ASSIGNMENT:
Each line from the first entry to the line with "If bidder i uses", both included, is to be returned unchanged, with any pictures dropped.

======== DATA EXTRACTS

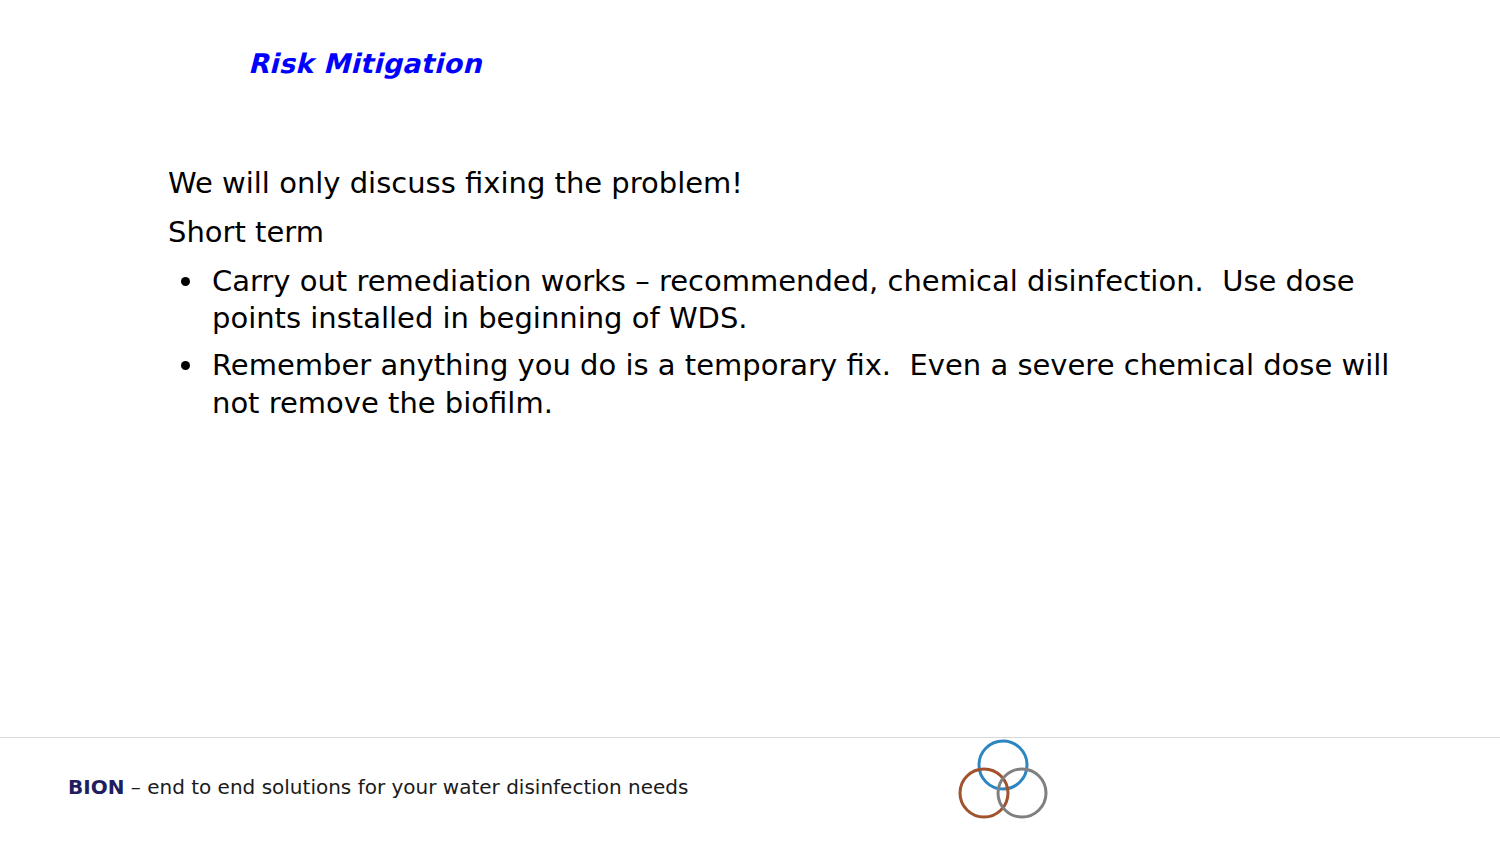Risk Mitigation
We will only discuss fixing the problem!
Short term
Carry out remediation works – recommended, chemical disinfection. Use dose points installed in beginning of WDS.
Remember anything you do is a temporary fix. Even a severe chemical dose will not remove the biofilm.
BION – end to end solutions for your water disinfection needs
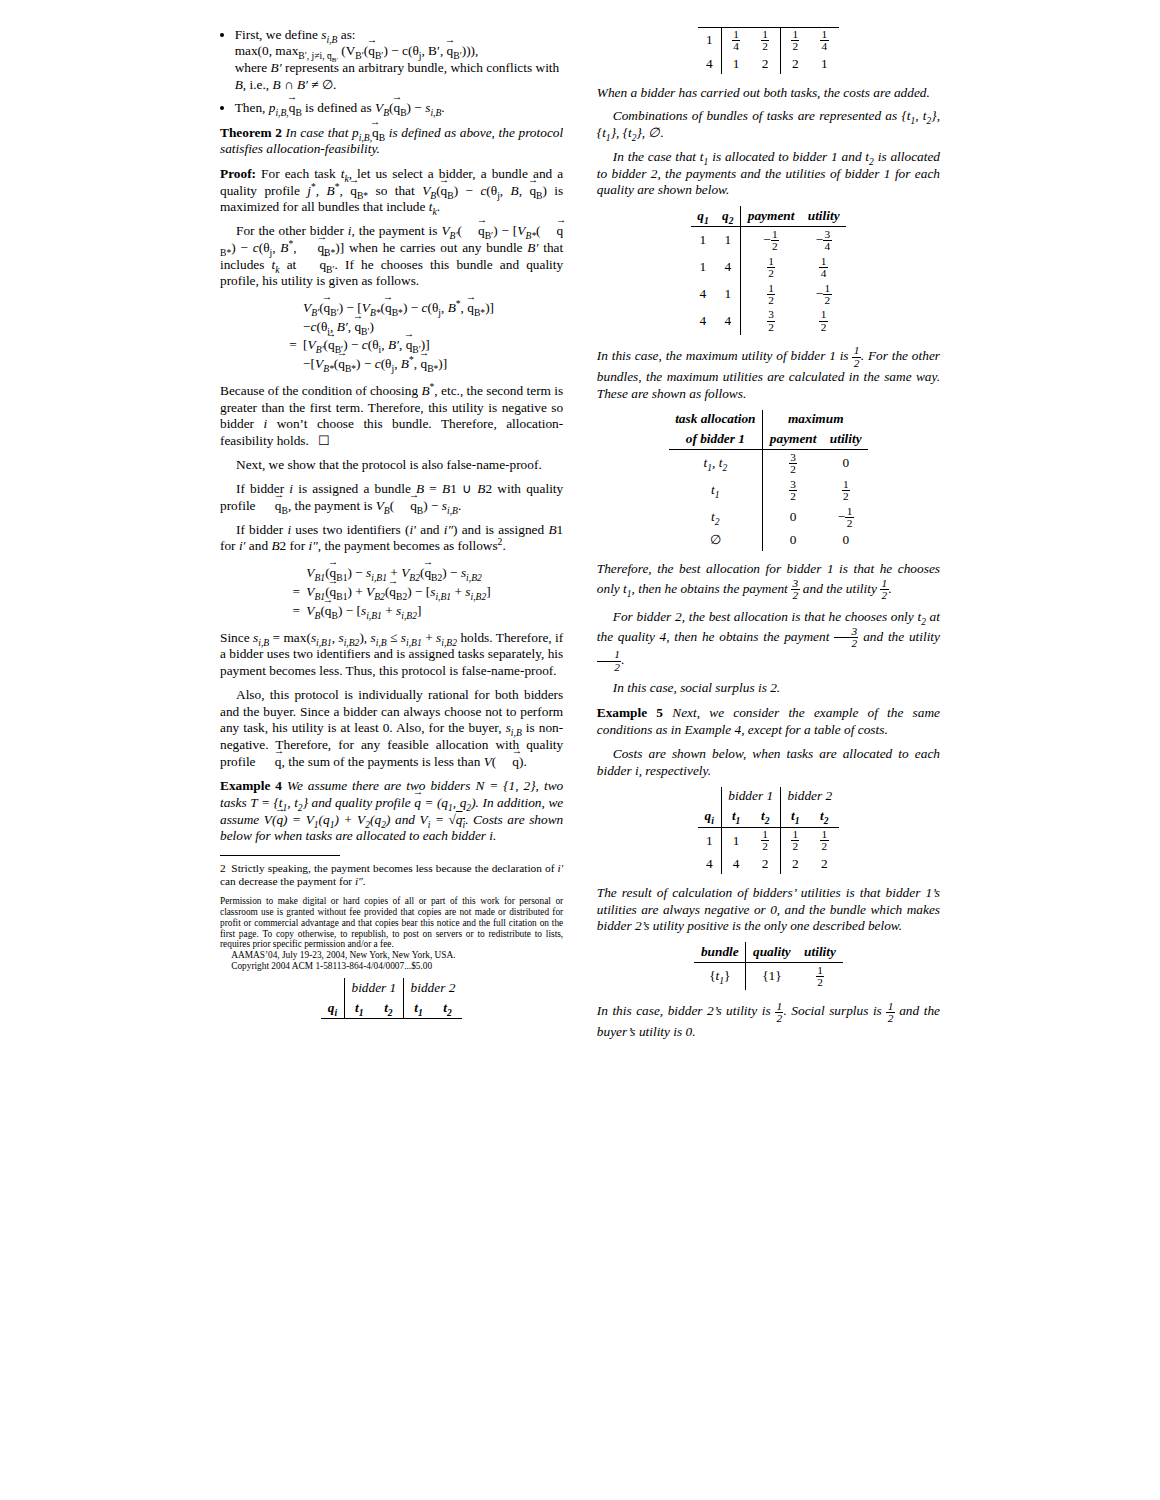First, we define si,B as:
max(0, maxB′, j≠i, qB′ (VB′(qB′) − c(θj, B′, qB′))),
where B′ represents an arbitrary bundle, which conflicts with B, i.e., B ∩ B′ ≠ ∅.
Then, pi,B, qB is defined as VB(qB) − si,B.
Theorem 2 In case that pi,B, qB is defined as above, the protocol satisfies allocation-feasibility.
Proof: For each task tk, let us select a bidder, a bundle and a quality profile j*, B*, qB* so that VB(qB) − c(θj, B, qB) is maximized for all bundles that include tk.
For the other bidder i, the payment is VB′(qB′) − [VB*(qB*) − c(θj, B*, qB*)] when he carries out any bundle B′ that includes tk at qB′. If he chooses this bundle and quality profile, his utility is given as follows.
| | V B′ ( q B′ ) − [ V B* ( q B* ) − c (θ j , B * , q B* )] |
| | − c (θ i , B′ , q B′ ) |
| = | [ V B′ ( q B′ ) − c (θ i , B′ , q B′ )] |
| | −[ V B* ( q B* ) − c (θ j , B * , q B* )] |
Because of the condition of choosing B*, etc., the second term is greater than the first term. Therefore, this utility is negative so bidder i won’t choose this bundle. Therefore, allocation-feasibility holds. ☐
Next, we show that the protocol is also false-name-proof.
If bidder i is assigned a bundle B = B1 ∪ B2 with quality profile qB, the payment is VB(qB) − si,B.
If bidder i uses two identifiers (i′ and i″) and is assigned B1 for i′ and B2 for i″, the payment becomes as follows2.
| | V B1 ( q B1 ) − s i,B1 + V B2 ( q B2 ) − s i,B2 |
| = | V B1 ( q B1 ) + V B2 ( q B2 ) − [ s i,B1 + s i,B2 ] |
| = | V B ( q B ) − [ s i,B1 + s i,B2 ] |
Since si,B = max(si,B1, si,B2), si,B ≤ si,B1 + si,B2 holds. Therefore, if a bidder uses two identifiers and is assigned tasks separately, his payment becomes less. Thus, this protocol is false-name-proof.
Also, this protocol is individually rational for both bidders and the buyer. Since a bidder can always choose not to perform any task, his utility is at least 0. Also, for the buyer, si,B is non-negative. Therefore, for any feasible allocation with quality profile q, the sum of the payments is less than V(q).
Example 4 We assume there are two bidders N = {1, 2}, two tasks T = {t1, t2} and quality profile q = (q1, q2). In addition, we assume V(q) = V1(q1) + V2(q2) and Vi = √qi. Costs are shown below for when tasks are allocated to each bidder i.
2 Strictly speaking, the payment becomes less because the declaration of i′ can decrease the payment for i″.
Permission to make digital or hard copies of all or part of this work for personal or classroom use is granted without fee provided that copies are not made or distributed for profit or commercial advantage and that copies bear this notice and the full citation on the first page. To copy otherwise, to republish, to post on servers or to redistribute to lists, requires prior specific permission and/or a fee.
AAMAS’04, July 19-23, 2004, New York, New York, USA. Copyright 2004 ACM 1-58113-864-4/04/0007...$5.00
| | bidder 1 | bidder 2 |
| --- | --- | --- |
| q i | t 1 | t 2 | t 1 | t 2 |
| 1 | 1 4 | 1 2 | 1 2 | 1 4 |
| 4 | 1 | 2 | 2 | 1 |
When a bidder has carried out both tasks, the costs are added.
Combinations of bundles of tasks are represented as {t1, t2}, {t1}, {t2}, ∅.
In the case that t1 is allocated to bidder 1 and t2 is allocated to bidder 2, the payments and the utilities of bidder 1 for each quality are shown below.
| q 1 | q 2 | payment | utility |
| --- | --- | --- | --- |
| 1 | 1 | − 1 2 | − 3 4 |
| 1 | 4 | 1 2 | 1 4 |
| 4 | 1 | 1 2 | − 1 2 |
| 4 | 4 | 3 2 | 1 2 |
In this case, the maximum utility of bidder 1 is 12. For the other bundles, the maximum utilities are calculated in the same way. These are shown as follows.
| task allocation | maximum |
| --- | --- |
| of bidder 1 | payment | utility |
| t 1 , t 2 | 3 2 | 0 |
| t 1 | 3 2 | 1 2 |
| t 2 | 0 | − 1 2 |
| ∅ | 0 | 0 |
Therefore, the best allocation for bidder 1 is that he chooses only t1, then he obtains the payment 32 and the utility 12.
For bidder 2, the best allocation is that he chooses only t2 at the quality 4, then he obtains the payment 32 and the utility 12.
In this case, social surplus is 2.
Example 5 Next, we consider the example of the same conditions as in Example 4, except for a table of costs.
Costs are shown below, when tasks are allocated to each bidder i, respectively.
| | bidder 1 | bidder 2 |
| --- | --- | --- |
| q i | t 1 | t 2 | t 1 | t 2 |
| 1 | 1 | 1 2 | 1 2 | 1 2 |
| 4 | 4 | 2 | 2 | 2 |
The result of calculation of bidders’ utilities is that bidder 1’s utilities are always negative or 0, and the bundle which makes bidder 2’s utility positive is the only one described below.
| bundle | quality | utility |
| --- | --- | --- |
| { t 1 } | {1} | 1 2 |
In this case, bidder 2’s utility is 12. Social surplus is 12 and the buyer’s utility is 0.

================

OUTPUT OF THE TASK:
Risk Mitigation
We will only discuss fixing the problem!
Short term
Carry out remediation works – recommended, chemical disinfection. Use dose points installed in beginning of WDS.
Remember anything you do is a temporary fix. Even a severe chemical dose will not remove the biofilm.
BION – end to end solutions for your water disinfection needs
First, we define si,B as:
max(0, maxB′, j≠i, qB′ (VB′(qB′) − c(θj, B′, qB′))),
where B′ represents an arbitrary bundle, which conflicts with B, i.e., B ∩ B′ ≠ ∅.
Then, pi,B, qB is defined as VB(qB) − si,B.
Theorem 2 In case that pi,B, qB is defined as above, the protocol satisfies allocation-feasibility.
Proof: For each task tk, let us select a bidder, a bundle and a quality profile j*, B*, qB* so that VB(qB) − c(θj, B, qB) is maximized for all bundles that include tk.
For the other bidder i, the payment is VB′(qB′) − [VB*(qB*) − c(θj, B*, qB*)] when he carries out any bundle B′ that includes tk at qB′. If he chooses this bundle and quality profile, his utility is given as follows.
| | V B′ ( q B′ ) − [ V B* ( q B* ) − c (θ j , B * , q B* )] |
| | − c (θ i , B′ , q B′ ) |
| = | [ V B′ ( q B′ ) − c (θ i , B′ , q B′ )] |
| | −[ V B* ( q B* ) − c (θ j , B * , q B* )] |
Because of the condition of choosing B*, etc., the second term is greater than the first term. Therefore, this utility is negative so bidder i won’t choose this bundle. Therefore, allocation-feasibility holds. ☐
Next, we show that the protocol is also false-name-proof.
If bidder i is assigned a bundle B = B1 ∪ B2 with quality profile qB, the payment is VB(qB) − si,B.
If bidder i uses two identifiers (i′ and i″) and is assigned B1 for i′ and B2 for i″, the payment becomes as follows2.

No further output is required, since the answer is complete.